• _TEXTE FOURNI_
Quel est votre parcours ?

À la base, je suis historienne d’art. J’ai démarré mon parcours aux États-Unis où j’ai étudié sous l’aile d’un professeur d’histoire de l’art africain qui m’a transmis sa passion. Je suis rentrée en France en 2010 où j’ai effectué un master à l’école du Louvre. Un travail de deux ans s’en est suivi à propos d’une collection de peintures de Madagascar produite dans les années 1920. À la fin de mes études, il me semblait qu’une carte manquait à mon jeu, celle du marché de l’art. J’ai donc travaillé avec la galerie Pace à Londres pendant un an. C’est en exerçant chez eux et en étudiant les foires qu’a émergé l’idée d’AKAA.

Pouvez-vous revenir sur la genèse d’AKAA ?

Je souhaitais monter un projet qui promeuve les artistes des scènes contemporaines d’Afrique. Mon idée première, et naturelle, était d’ouvrir une galerie à Paris. Néanmoins, c’est en travaillant avec la galerie Pace, en comprenant ce système des foires, que je me suis rendue compte que ce n’était pas une galerie de plus qu’il fallait créer à Paris, mais une plateforme qui n’existait pas. Une plateforme qui aurait un impact un peu plus important et immédiat sur une communauté plus large à un instant « T » du paysage culturel africain, et avant tout, une plateforme qui fédérerait autour de ce continent afin de mettre en avant les artistes de ces scènes contemporaines, tout en faisait attention à ne pas stigmatiser les artistes avec cette étiquette « Afrique ».

• _TÂCHES À RÉALISER_
a) Dressez la liste de tous les noms de lieux géographiques mentionnés dans le texte fourni, dans leur ordre d'apparition.
b) Reproduisez à l'identique le passage du texte fourni qui va de « Quel est votre » jusqu'à « émergé l’idée d’AKAA. ».
Les lignes de données ne sont pas nécessaires ici.

• _LIGNES DE DONNÉES_
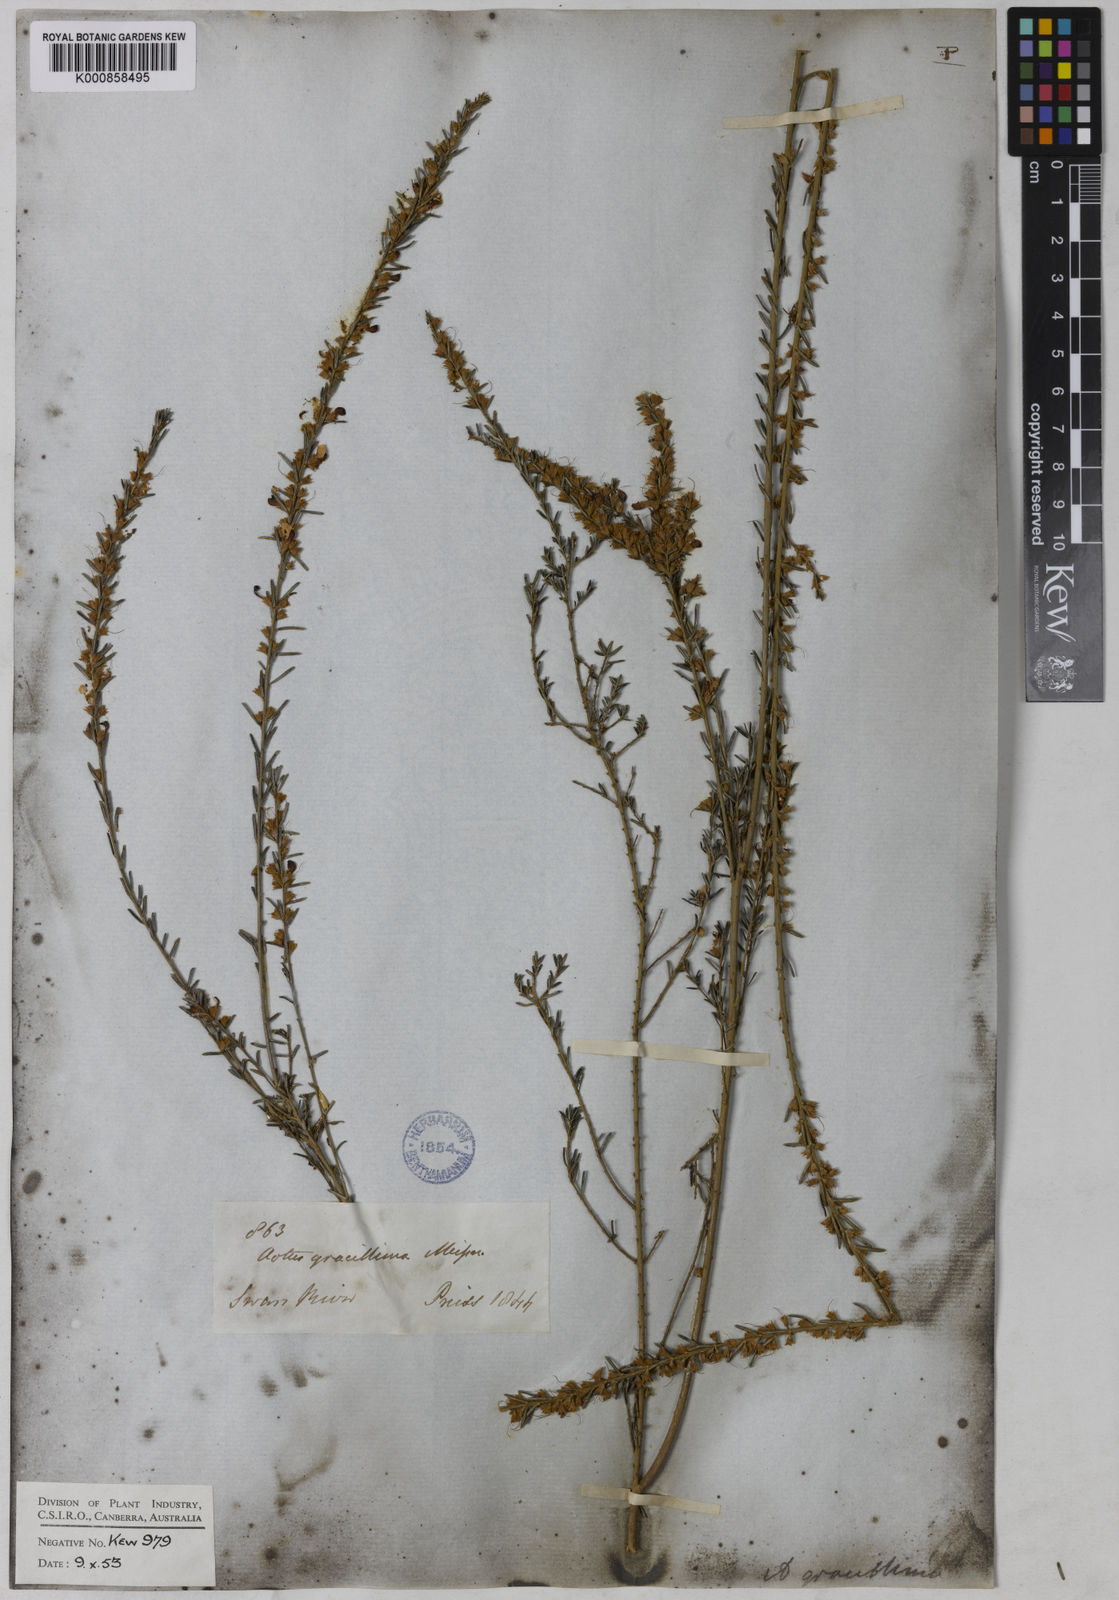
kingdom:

• _RÉPONSES RÉDIGÉES_
a)
- États-Unis
- France
- Madagascar
- Londres
- Afrique
- Paris

b)
Quel est votre parcours ?

À la base, je suis historienne d’art. J’ai démarré mon parcours aux États-Unis où j’ai étudié sous l’aile d’un professeur d’histoire de l’art africain qui m’a transmis sa passion. Je suis rentrée en France en 2010 où j’ai effectué un master à l’école du Louvre. Un travail de deux ans s’en est suivi à propos d’une collection de peintures de Madagascar produite dans les années 1920. À la fin de mes études, il me semblait qu’une carte manquait à mon jeu, celle du marché de l’art. J’ai donc travaillé avec la galerie Pace à Londres pendant un an. C’est en exerçant chez eux et en étudiant les foires qu’a émergé l’idée d’AKAA.